The NFL's actions have not backed up those words.
The latest example of the NFL's tepid interest in discovering more information about the lasting effect of the league's players banging their heads together dozens of times per game was exposed in a story by ESPN's Mark Fainaru-Wada and Steve Fainaru for "Outside The Lines."
Some of the information revealed in the story is so bizarre and so wild that it would've been difficult to come up with for a story of fiction.
For example: Since promising to dedicate $100 million into concussion research and prevention, the NFL has funded exactly one study on CTE, but it's focused on horse jockeys instead of football players.
Another: That study is run by two doctors who have been vocal skeptics of CTE and certain aspects of the developments uncovered by doctors like Dr. Ann McKee, Dr. Robert Stern and Dr. Robert Cantu.
Here is a 2016 quote from a leading researcher on the project, Dr. Michael Turner: "When you look at the CTE research, you find that actually a lot of the people who they have seen don't have CTE on their brain, and that normal people who've never had a concussion, and have stacked shelves in a supermarket all their lives, do have CTE. So we don't really understand the relationship between CTE and concussion."
(Considering Roger Goodell once stated publicly that the risk in playing tackle football is akin to the risk in sitting on a couch, it's easy to see why the NFL would choose Turner for such a project.)
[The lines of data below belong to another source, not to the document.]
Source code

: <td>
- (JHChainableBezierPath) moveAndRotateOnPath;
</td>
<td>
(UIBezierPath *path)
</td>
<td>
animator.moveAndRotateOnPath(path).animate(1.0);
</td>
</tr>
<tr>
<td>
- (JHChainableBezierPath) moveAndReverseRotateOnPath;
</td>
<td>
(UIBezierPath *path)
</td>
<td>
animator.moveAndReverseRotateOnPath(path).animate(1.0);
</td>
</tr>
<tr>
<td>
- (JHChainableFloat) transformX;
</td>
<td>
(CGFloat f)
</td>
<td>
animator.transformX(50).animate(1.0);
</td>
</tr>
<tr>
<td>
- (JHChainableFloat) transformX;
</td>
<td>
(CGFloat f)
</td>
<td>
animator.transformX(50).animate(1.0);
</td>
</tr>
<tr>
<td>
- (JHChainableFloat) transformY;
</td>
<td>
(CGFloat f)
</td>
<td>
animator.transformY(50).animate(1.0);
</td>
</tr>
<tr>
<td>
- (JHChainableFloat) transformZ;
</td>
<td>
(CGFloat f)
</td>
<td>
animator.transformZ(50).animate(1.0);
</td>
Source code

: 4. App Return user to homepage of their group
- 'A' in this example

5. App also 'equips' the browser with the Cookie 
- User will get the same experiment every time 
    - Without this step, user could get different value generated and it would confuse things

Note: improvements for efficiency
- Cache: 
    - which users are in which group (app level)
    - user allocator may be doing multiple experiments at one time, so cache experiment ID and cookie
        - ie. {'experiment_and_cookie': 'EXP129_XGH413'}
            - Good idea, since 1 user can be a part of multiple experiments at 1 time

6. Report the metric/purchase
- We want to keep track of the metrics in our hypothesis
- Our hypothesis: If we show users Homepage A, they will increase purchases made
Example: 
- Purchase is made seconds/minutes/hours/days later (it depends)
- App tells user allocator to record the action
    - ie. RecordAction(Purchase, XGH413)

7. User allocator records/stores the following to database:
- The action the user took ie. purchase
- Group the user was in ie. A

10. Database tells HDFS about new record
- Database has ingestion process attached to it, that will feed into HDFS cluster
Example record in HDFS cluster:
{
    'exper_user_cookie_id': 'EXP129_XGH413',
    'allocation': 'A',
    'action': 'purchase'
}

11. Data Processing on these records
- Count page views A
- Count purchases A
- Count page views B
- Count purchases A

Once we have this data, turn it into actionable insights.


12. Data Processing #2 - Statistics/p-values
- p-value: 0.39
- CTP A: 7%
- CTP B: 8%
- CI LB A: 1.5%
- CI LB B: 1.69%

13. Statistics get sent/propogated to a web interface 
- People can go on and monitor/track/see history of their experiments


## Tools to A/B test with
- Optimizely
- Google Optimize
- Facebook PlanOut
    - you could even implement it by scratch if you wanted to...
Here's another bit of info about Turner: "During several presentations, Turner has played a highlight reel of jockeys falling off horses, set to a soundtrack of Benny Hill-like music, according to people who have seen the video."
Per the ESPN report, the "primary co-researcher" on the project is Paul McCrory, who has openly questioned the veracity of Dr. McKee's findings and once stated, "Well, I get a headache, maybe I've got CTE."
In 2016, McCrory referred to media coverage of CTE and brain trauma as "all the carry on and hoo-ha" which served only to increase hysteria over an issue which he doesn't really believe exists.
"It's fair to say there is increasing skepticism around the world as to whether this condition actually exists or not," McCrory said of CTE.
Again, these are the men to whom the NFL paid money in order to research the effects of concussion and brain trauma ... in jockeys.
It doesn't take a doctor to know that NFL players and jockeys have very little in common, from their physical size, to the types of hits their heads endure on a regular basis, to the frequency which they suffer these hits.
Yet the NFL -- which bailed out of its agreement to help fund the NIH study just a year after Goodell stated a full commitment to the project -- has chosen men who dismiss medical studies and share highlights of jockeys falling off horses set to Benny Hill music to lead their research in the field of concussions and brain trauma.
While the project has been the only research project funded by the league, the NFL has invested significant funds toward developing new technology with helmets ... even though doctors have stated for years that the actual helmet can only do so much in preventing concussions in a sport like football.
The report stated that the NFL will choose more projects to invest in this fall. The chairman of the board in charge of choosing those projects, retired Army General Peter W. Chiarelli, said the league will "want to avoid funding a whole bunch of science fair projects." Based on this farcical "study" in London regarding jockeys, going forward it would be difficult for the league to invest in anything worse.